*** Opening of DATA SECTION ***

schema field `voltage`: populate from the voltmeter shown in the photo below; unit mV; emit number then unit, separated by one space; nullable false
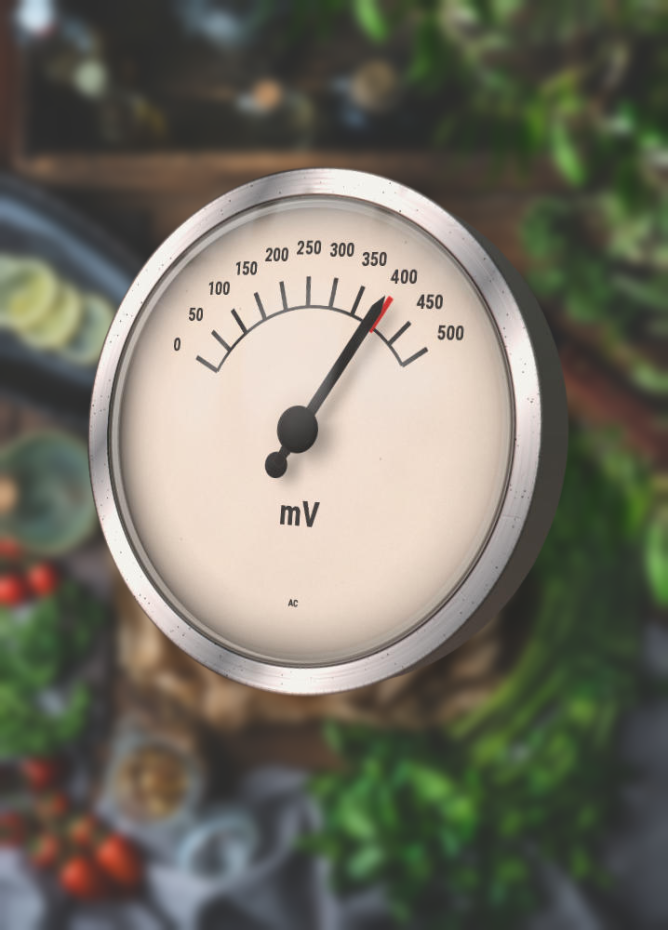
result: 400 mV
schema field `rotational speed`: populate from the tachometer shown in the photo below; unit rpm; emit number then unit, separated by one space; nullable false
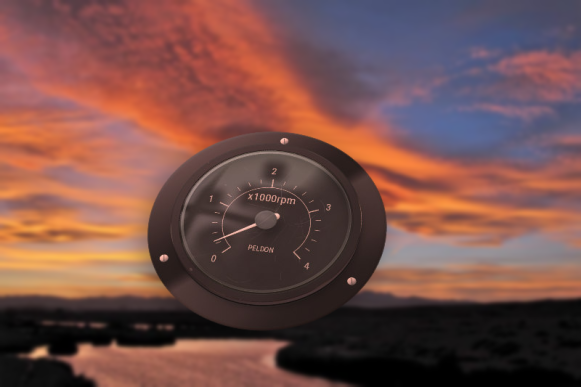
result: 200 rpm
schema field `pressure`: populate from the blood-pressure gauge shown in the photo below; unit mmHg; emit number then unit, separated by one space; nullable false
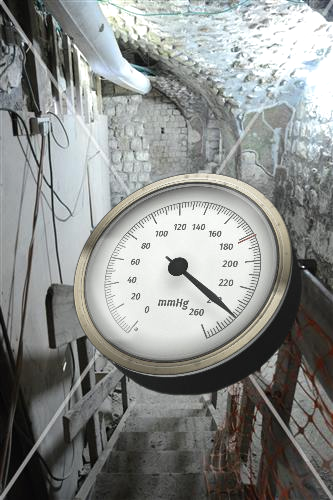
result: 240 mmHg
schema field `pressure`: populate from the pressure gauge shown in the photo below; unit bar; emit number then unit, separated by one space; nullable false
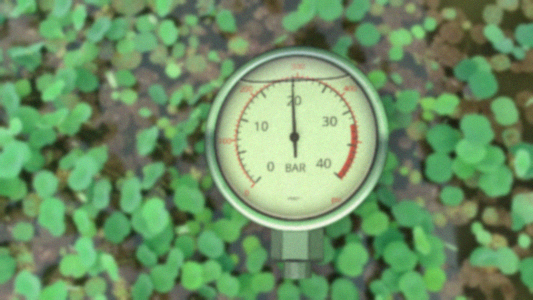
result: 20 bar
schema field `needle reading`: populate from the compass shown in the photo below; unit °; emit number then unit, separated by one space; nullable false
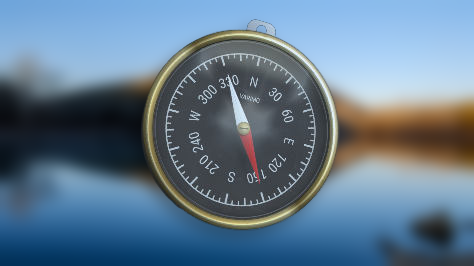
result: 150 °
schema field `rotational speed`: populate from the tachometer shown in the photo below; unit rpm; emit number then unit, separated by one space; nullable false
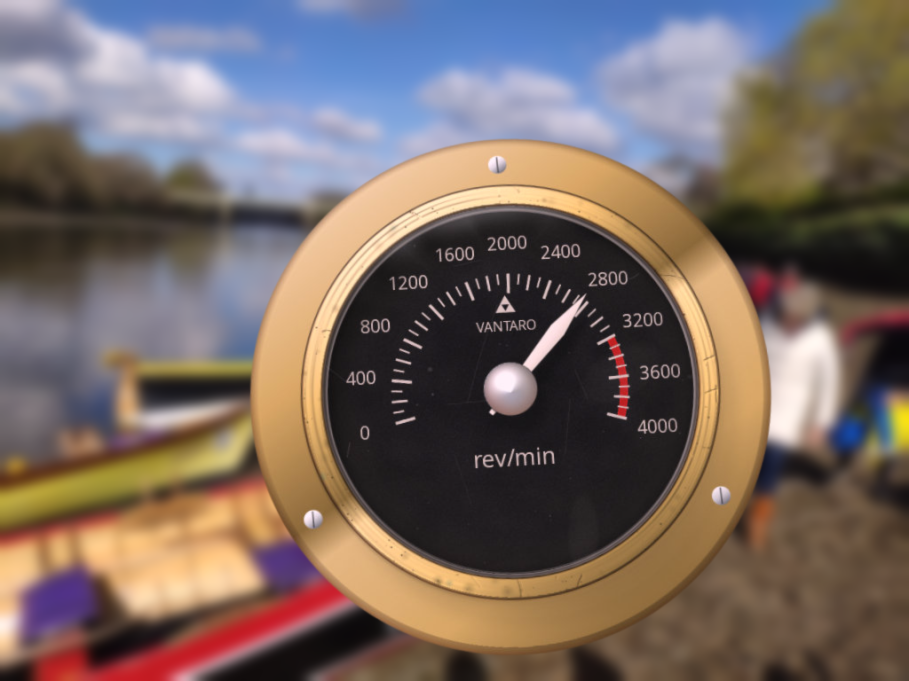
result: 2750 rpm
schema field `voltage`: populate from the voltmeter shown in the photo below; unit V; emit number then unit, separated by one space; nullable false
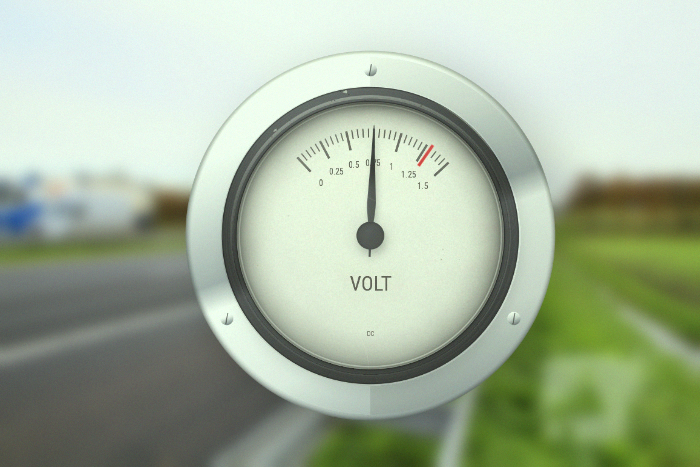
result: 0.75 V
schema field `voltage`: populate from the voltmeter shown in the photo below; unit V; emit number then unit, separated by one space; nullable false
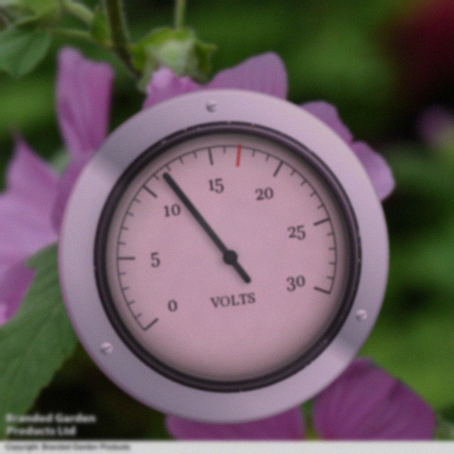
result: 11.5 V
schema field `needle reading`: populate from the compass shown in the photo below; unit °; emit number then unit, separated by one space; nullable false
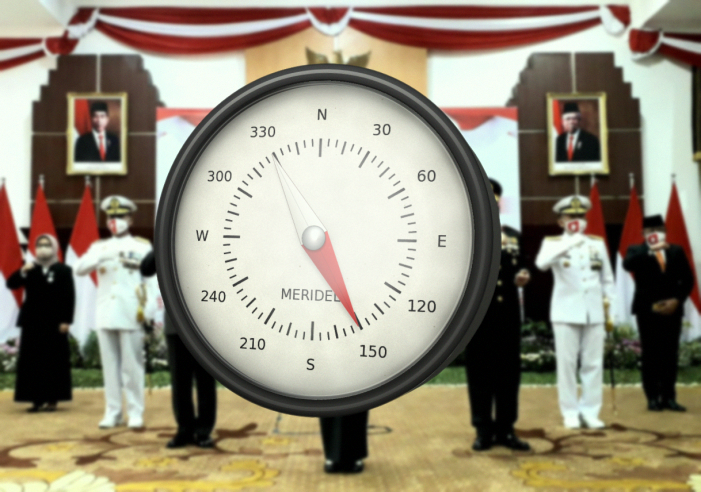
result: 150 °
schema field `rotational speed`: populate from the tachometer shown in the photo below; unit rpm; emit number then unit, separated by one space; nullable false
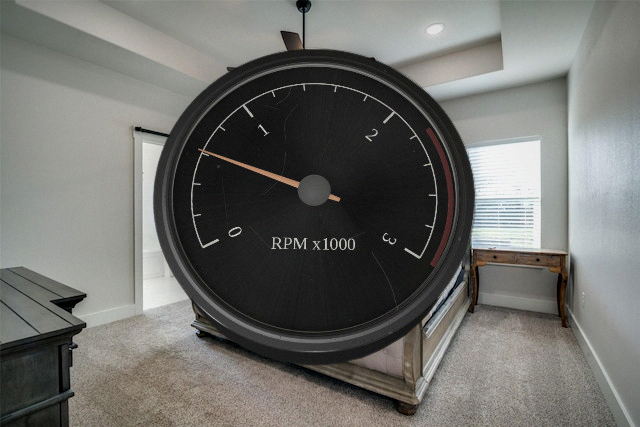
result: 600 rpm
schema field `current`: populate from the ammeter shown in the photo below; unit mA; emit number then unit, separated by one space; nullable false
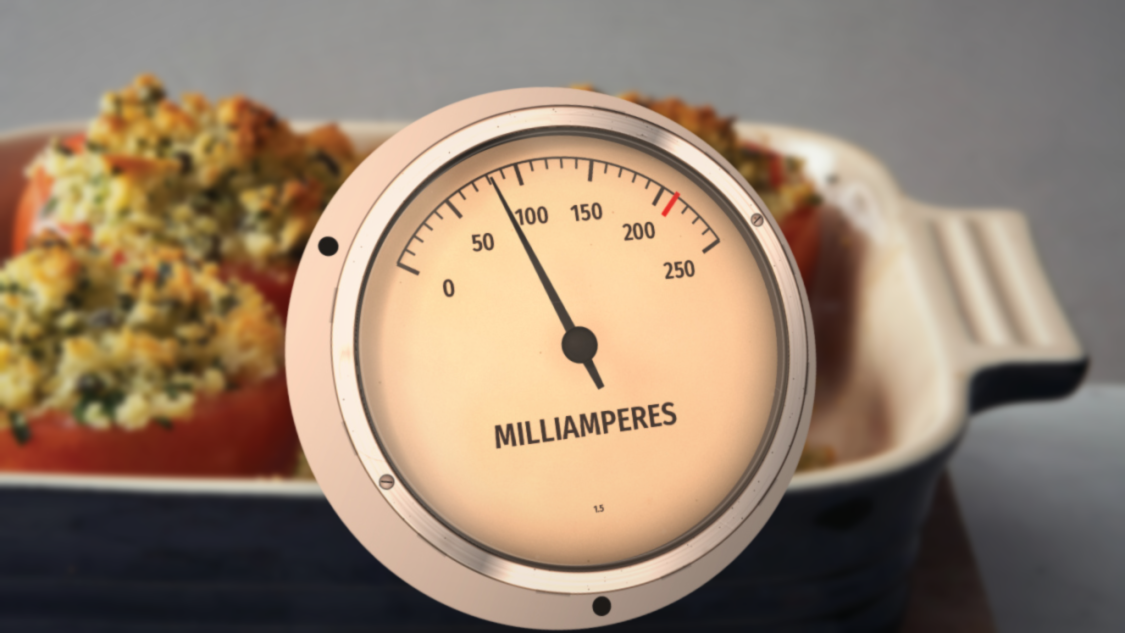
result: 80 mA
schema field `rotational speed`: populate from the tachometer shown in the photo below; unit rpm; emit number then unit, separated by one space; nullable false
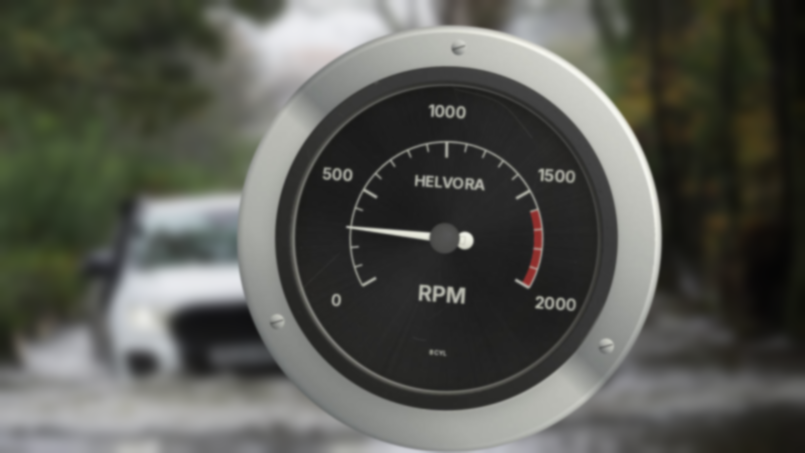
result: 300 rpm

*** Close of DATA SECTION ***

# [TASK DIRECTIONS]
Reproduce all of the lines above verbatim, leaving out the pictures.

# [EXERCISE RESPONSE]
schema field `voltage`: populate from the voltmeter shown in the photo below; unit mV; emit number then unit, separated by one space; nullable false
result: 400 mV
schema field `rotational speed`: populate from the tachometer shown in the photo below; unit rpm; emit number then unit, separated by one space; nullable false
result: 200 rpm
schema field `pressure`: populate from the blood-pressure gauge shown in the photo below; unit mmHg; emit number then unit, separated by one space; nullable false
result: 240 mmHg
schema field `pressure`: populate from the pressure gauge shown in the photo below; unit bar; emit number then unit, separated by one space; nullable false
result: 20 bar
schema field `needle reading`: populate from the compass shown in the photo below; unit °; emit number then unit, separated by one space; nullable false
result: 150 °
schema field `rotational speed`: populate from the tachometer shown in the photo below; unit rpm; emit number then unit, separated by one space; nullable false
result: 2750 rpm
schema field `voltage`: populate from the voltmeter shown in the photo below; unit V; emit number then unit, separated by one space; nullable false
result: 0.75 V
schema field `voltage`: populate from the voltmeter shown in the photo below; unit V; emit number then unit, separated by one space; nullable false
result: 11.5 V
schema field `needle reading`: populate from the compass shown in the photo below; unit °; emit number then unit, separated by one space; nullable false
result: 150 °
schema field `rotational speed`: populate from the tachometer shown in the photo below; unit rpm; emit number then unit, separated by one space; nullable false
result: 600 rpm
schema field `current`: populate from the ammeter shown in the photo below; unit mA; emit number then unit, separated by one space; nullable false
result: 80 mA
schema field `rotational speed`: populate from the tachometer shown in the photo below; unit rpm; emit number then unit, separated by one space; nullable false
result: 300 rpm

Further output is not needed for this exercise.